INSTRUCTION:
Below are the entries to work from; restate word for word the portion that opens with the line containing "- structuring game rules" and closes with the line containing "2 | 1672 | [Richest", keeping both.

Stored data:
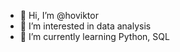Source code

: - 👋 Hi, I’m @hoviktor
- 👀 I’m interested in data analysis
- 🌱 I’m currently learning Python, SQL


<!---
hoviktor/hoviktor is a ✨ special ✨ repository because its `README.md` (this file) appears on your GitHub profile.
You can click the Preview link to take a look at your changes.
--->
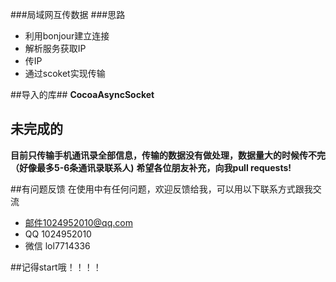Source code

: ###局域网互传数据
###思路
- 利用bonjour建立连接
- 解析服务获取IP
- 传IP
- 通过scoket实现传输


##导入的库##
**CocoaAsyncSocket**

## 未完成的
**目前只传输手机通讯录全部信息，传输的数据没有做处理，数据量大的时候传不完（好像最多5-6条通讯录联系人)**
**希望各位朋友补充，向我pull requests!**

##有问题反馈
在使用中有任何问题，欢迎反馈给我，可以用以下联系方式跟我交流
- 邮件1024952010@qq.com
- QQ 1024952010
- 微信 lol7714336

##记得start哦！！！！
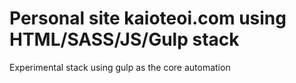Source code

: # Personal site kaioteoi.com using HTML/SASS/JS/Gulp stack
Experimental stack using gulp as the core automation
...
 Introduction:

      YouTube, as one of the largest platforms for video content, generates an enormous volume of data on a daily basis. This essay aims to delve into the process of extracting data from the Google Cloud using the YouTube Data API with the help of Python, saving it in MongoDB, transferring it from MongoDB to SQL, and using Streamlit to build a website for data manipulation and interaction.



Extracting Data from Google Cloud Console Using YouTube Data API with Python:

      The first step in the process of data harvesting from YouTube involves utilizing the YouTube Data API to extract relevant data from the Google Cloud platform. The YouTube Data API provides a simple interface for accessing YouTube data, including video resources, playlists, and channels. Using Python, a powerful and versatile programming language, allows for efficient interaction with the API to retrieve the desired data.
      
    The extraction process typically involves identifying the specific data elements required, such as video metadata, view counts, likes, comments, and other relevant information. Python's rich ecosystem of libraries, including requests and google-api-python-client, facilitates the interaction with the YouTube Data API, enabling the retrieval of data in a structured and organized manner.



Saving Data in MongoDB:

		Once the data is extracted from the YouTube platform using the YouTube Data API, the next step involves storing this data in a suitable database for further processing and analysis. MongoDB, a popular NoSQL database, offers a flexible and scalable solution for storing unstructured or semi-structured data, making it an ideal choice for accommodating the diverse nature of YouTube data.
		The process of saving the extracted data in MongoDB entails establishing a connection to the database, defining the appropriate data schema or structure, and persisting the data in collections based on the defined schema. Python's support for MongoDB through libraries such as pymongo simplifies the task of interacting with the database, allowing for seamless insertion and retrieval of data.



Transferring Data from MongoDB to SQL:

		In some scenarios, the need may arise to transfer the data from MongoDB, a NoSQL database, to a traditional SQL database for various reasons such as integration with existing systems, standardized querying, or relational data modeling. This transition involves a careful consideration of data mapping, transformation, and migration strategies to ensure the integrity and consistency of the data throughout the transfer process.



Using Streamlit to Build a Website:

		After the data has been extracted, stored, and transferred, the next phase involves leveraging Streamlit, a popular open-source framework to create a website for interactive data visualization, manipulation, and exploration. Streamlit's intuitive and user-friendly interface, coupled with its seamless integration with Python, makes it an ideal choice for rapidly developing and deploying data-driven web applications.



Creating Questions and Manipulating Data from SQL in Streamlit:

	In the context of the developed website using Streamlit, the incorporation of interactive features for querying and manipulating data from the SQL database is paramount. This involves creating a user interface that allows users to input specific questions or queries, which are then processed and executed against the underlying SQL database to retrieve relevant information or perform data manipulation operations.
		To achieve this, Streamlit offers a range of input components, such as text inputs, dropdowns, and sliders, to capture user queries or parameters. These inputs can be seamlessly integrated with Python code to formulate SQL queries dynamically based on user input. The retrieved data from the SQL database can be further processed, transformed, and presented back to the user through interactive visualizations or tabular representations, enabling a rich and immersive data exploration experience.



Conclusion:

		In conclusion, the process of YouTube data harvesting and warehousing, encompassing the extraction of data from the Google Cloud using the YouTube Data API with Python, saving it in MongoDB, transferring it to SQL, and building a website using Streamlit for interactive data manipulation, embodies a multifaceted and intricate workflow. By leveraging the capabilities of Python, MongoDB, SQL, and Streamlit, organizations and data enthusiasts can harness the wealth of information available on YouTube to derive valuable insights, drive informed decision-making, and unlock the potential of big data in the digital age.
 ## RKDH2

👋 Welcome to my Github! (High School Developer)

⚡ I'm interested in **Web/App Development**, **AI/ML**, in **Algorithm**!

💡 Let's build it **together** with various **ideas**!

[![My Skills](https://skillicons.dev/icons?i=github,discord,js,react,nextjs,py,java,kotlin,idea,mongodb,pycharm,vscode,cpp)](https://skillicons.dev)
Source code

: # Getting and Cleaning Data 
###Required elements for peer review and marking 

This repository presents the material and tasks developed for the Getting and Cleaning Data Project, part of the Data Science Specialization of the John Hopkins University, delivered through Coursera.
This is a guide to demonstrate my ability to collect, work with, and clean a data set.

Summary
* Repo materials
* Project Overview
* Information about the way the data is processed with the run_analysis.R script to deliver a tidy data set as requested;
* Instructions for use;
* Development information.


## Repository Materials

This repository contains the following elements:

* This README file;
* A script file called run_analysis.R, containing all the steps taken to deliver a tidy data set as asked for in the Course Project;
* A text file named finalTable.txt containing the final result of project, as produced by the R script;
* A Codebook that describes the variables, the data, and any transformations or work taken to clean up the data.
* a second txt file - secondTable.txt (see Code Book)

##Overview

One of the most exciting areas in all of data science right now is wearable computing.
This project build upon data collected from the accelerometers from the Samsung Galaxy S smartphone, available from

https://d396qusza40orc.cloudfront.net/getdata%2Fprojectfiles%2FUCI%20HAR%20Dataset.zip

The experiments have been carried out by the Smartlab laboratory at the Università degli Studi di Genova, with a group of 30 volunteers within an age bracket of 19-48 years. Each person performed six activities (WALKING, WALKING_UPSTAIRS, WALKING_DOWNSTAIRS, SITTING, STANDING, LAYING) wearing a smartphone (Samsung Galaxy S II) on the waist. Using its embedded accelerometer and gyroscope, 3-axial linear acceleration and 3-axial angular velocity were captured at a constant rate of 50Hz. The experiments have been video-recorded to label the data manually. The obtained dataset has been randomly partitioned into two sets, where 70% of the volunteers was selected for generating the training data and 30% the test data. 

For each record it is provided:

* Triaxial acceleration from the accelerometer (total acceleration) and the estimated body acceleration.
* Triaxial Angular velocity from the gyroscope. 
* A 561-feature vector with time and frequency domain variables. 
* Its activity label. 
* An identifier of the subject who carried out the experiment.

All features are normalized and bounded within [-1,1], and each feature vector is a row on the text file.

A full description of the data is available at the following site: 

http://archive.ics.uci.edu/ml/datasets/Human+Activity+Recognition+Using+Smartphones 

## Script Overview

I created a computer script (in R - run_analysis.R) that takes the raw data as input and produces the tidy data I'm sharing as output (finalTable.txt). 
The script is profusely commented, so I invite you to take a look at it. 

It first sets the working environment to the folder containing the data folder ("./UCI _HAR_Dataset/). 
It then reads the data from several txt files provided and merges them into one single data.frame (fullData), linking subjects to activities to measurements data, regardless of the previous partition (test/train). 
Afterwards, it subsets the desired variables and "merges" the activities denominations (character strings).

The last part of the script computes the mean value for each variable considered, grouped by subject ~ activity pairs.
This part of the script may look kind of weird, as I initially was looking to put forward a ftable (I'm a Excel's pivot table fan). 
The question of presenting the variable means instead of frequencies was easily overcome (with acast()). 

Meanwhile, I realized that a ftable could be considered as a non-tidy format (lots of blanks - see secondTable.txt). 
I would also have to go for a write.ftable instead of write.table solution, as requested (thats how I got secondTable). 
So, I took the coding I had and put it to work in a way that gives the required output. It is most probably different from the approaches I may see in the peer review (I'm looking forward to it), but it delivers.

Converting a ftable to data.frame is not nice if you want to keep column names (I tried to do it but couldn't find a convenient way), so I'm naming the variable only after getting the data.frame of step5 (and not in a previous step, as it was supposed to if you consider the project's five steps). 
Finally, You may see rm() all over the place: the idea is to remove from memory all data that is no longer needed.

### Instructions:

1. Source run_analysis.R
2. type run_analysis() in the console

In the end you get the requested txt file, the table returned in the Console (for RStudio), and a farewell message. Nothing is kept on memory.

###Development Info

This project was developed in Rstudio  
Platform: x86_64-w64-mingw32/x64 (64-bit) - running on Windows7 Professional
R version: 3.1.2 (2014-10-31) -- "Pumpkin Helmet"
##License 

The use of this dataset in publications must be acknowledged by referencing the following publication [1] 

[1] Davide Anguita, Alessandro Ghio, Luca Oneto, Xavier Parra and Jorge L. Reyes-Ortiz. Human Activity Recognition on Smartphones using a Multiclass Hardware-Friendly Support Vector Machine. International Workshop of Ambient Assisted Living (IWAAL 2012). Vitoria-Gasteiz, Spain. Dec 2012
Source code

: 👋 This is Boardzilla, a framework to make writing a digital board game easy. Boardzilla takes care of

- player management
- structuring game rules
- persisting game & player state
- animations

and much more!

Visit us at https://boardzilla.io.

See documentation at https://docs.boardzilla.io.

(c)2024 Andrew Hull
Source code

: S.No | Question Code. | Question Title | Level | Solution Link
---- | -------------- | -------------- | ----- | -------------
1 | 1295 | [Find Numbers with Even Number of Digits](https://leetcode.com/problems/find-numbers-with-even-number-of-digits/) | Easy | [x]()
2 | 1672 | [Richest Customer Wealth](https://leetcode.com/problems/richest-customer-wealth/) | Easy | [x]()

OUTPUT FOR THIS TASK:
- structuring game rules
- persisting game & player state
- animations

and much more!

Visit us at https://boardzilla.io.

See documentation at https://docs.boardzilla.io.

(c)2024 Andrew Hull
Source code

: S.No | Question Code. | Question Title | Level | Solution Link
---- | -------------- | -------------- | ----- | -------------
1 | 1295 | [Find Numbers with Even Number of Digits](https://leetcode.com/problems/find-numbers-with-even-number-of-digits/) | Easy | [x]()
2 | 1672 | [Richest Customer Wealth](https://leetcode.com/problems/richest-customer-wealth/) | Easy | [x]()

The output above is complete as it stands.